I've driven from LA to Las Vegas, and Las Vegas to the Grand Canyon.

Both trips are about 5 hours, so it would total 10 hours.

There might be a way from the GC to LA that bypasses Las Vegas, so the trip gets reduced.


----------



## jlmarr

OlderMan said:


> I've driven from LA to Las Vegas, and Las Vegas to the Grand Canyon.
> 
> Both trips are about 5 hours, so it would total 10 hours.
> 
> There might be a way from the GC to LA that bypasses Las Vegas, so the trip gets reduced.

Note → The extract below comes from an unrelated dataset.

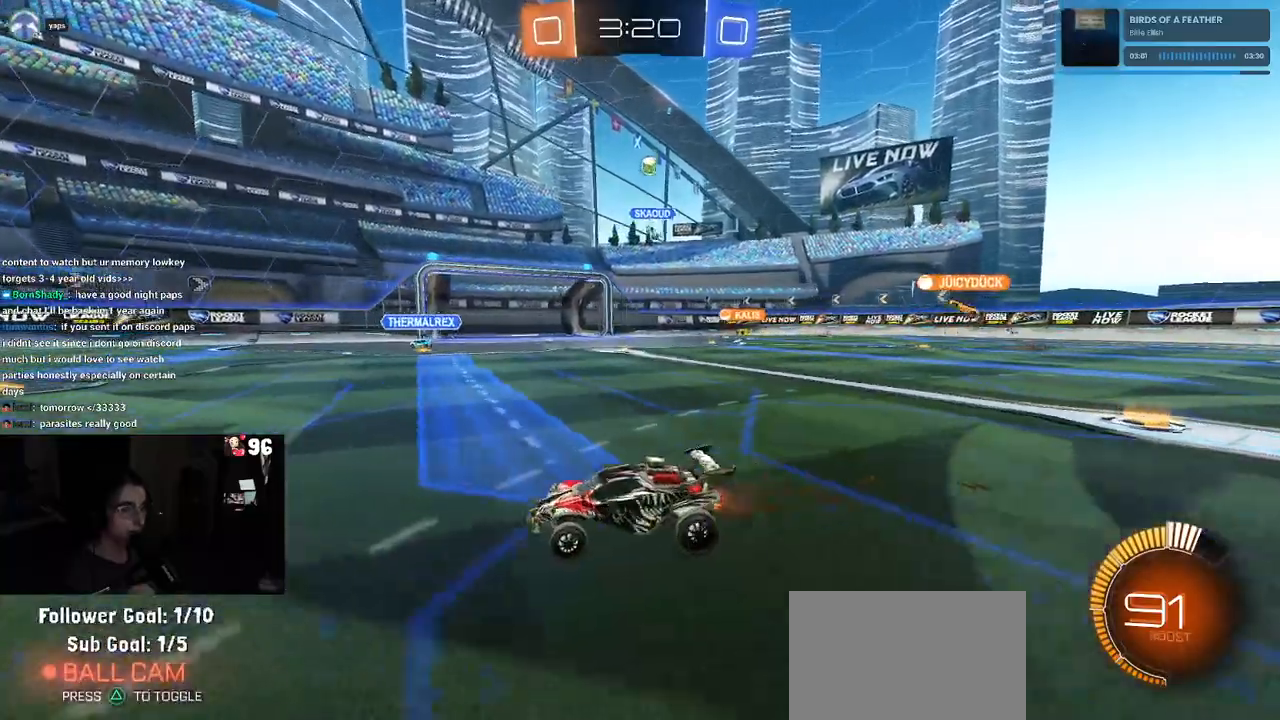
{"buttons": ["R2"], "left_stick": "center", "right_stick": "center", "events": [[383, "left_stick", "center"]]}
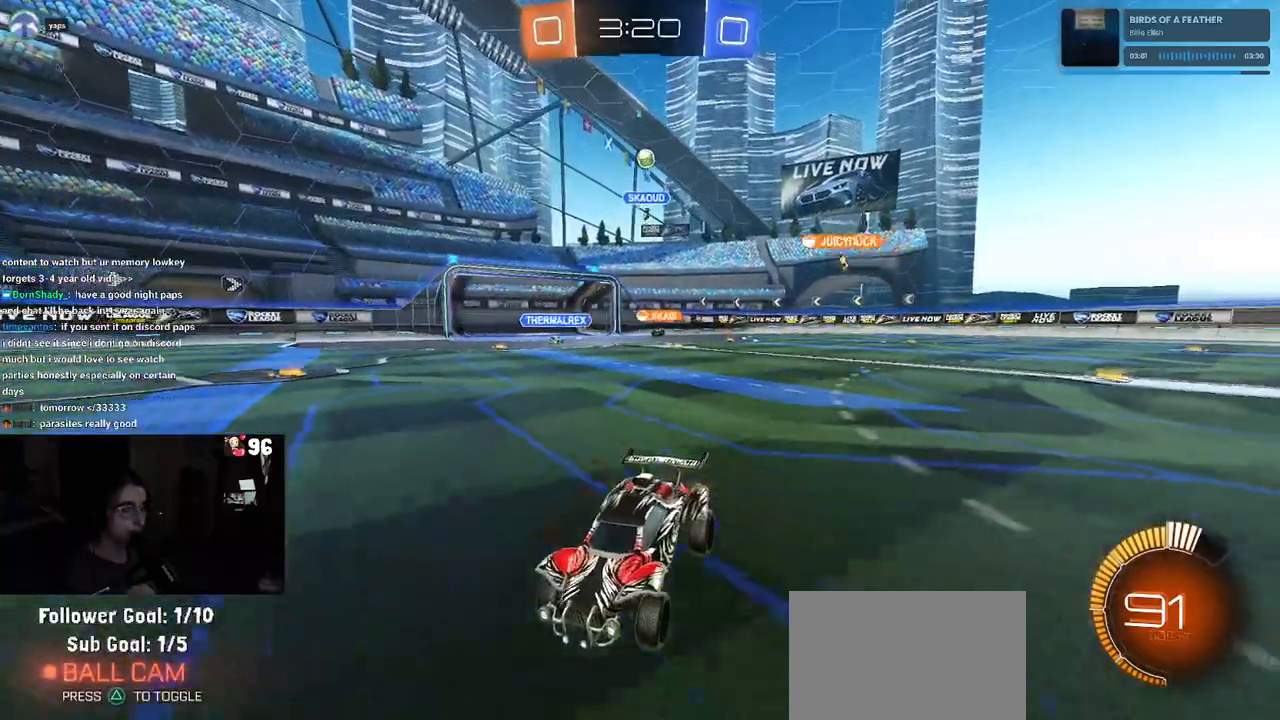
{"buttons": ["R2"], "left_stick": "right", "right_stick": "center", "events": [[83, "left_stick", "left"], [250, "SQUARE", "down"], [267, "left_stick", "center"], [367, "SQUARE", "up"], [383, "left_stick", "right"]]}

 Yes, you take I-40, which is roughly the same route as the old Route 66 (Kingman, Barstow, San Bernardino, you know the tune  ).  As was mentioned above it's about 7 hours according to Mapquest.


----------



## keishashadow

chisnpeke said:


> We don't know where we're going to stay yet. We are just getting started on planning!
> 
> 
> 
> 
> So 4-5 hours from GC to LA area?


no, i was told approx 8-10 depending on traffic

friend i know that lives in phoenix had told me there's a "better way" less traffic (if you want to skip vegas entirely) - you head south from GC  then cut over on interstate to Anaheim - might want to check that route out if you don't want to head thru vegas

here's the mapquest link (used Grand Canyon, AZ to Anaheim, CA) it sez 7hours 20 min
http://www.mapquest.com/directions/...&1s=az&1z=&2pn=&2a=&2c=anaheim+&2s=ca&2z=&r=f


----------



## debabe723

You don't go thru Vegas from the Grand Canyon to Anaheim.  If you were going to Vegas, you get off I-40 at Kingman and take a different highway to Vegas (going over Hoover Dam).  Going to Anaheim, you stay on I-40 to Barstow, then go south on I-15 to Anaheim.  It is just a bit under 500 miles and with traffic going south to LA, it could take 10 hours.  Its all going to depend what day of the week you are driving and time of year.  Your timing should be better during the week vs. a Sunday and hopefully no major accidents to slow you down.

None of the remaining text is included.